There’s the ideal beauty of youth and health, which never really changes, and is always true. There’s the ideal beauty of movie stars and advertising models, the beauty-game ideal, which changes its rules all the time and from place to place, and is never entirely true. And there’s an ideal beauty that is harder to define or understand, because it occurs not just in the body but where the body and the spirit meet and define each other.
My mother died at eighty-three, of cancer, in pain, her spleen enlarged so that her body was misshapen.

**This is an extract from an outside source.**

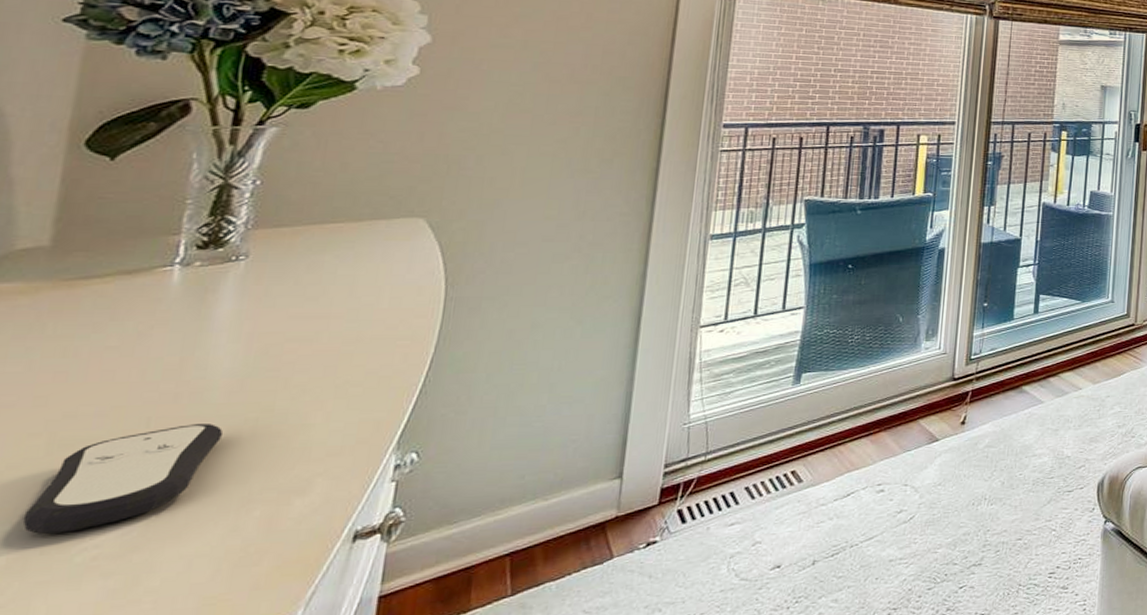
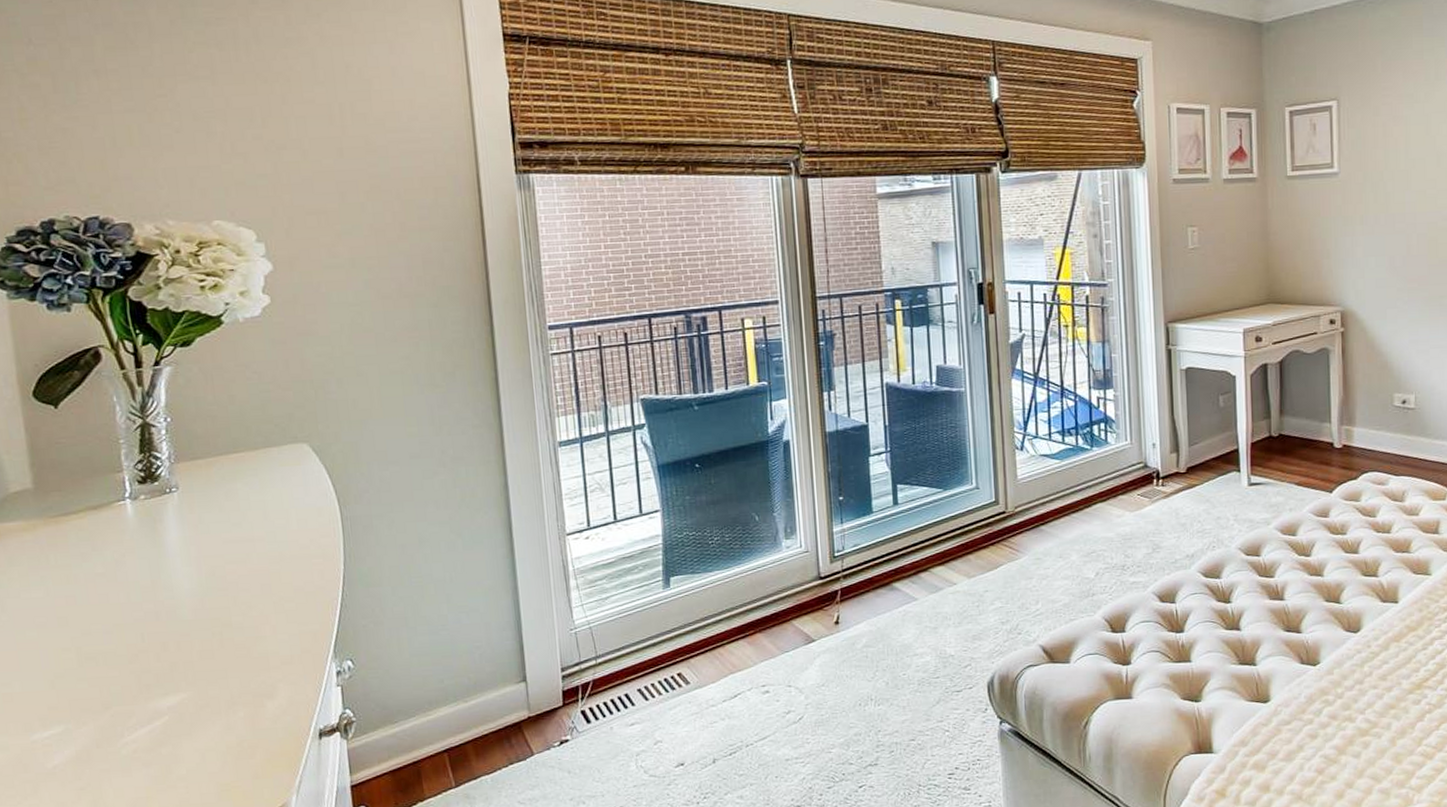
remote control: present [22,424,223,535] -> none [77,638,199,732]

Is that the person I see when I think of her? Sometimes. I wish it were not. It is a true image, yet it blurs and clouds, a truer image. It is one memory among fifty years of memories of my mother. It is the last in time.
Beneath it, behind it is a deeper, complex, ever-changing image, made from imagination, hearsay, photographs, memories. I see a little red-haired child in the mountains of Colorado, a sad-faced, delicate college girl, a kind, smiling young mother, a brilliantly intellectual woman, a peerless flirt, a serious artist, a splendid cook — I see her rocking, weeding, writing, laughing — I see the turquoise bracelets on her delicate, freckled arm — I see, for a moment, all that at once, I glimpse what no mirror can reflect, the spirit flashing out across the years and it is beautiful.
That must be what the great artists see and paint. That must be why the tired, aged faces in Rembrandt’s portraits give us such delight: they show us beauty not skin-deep but life-deep.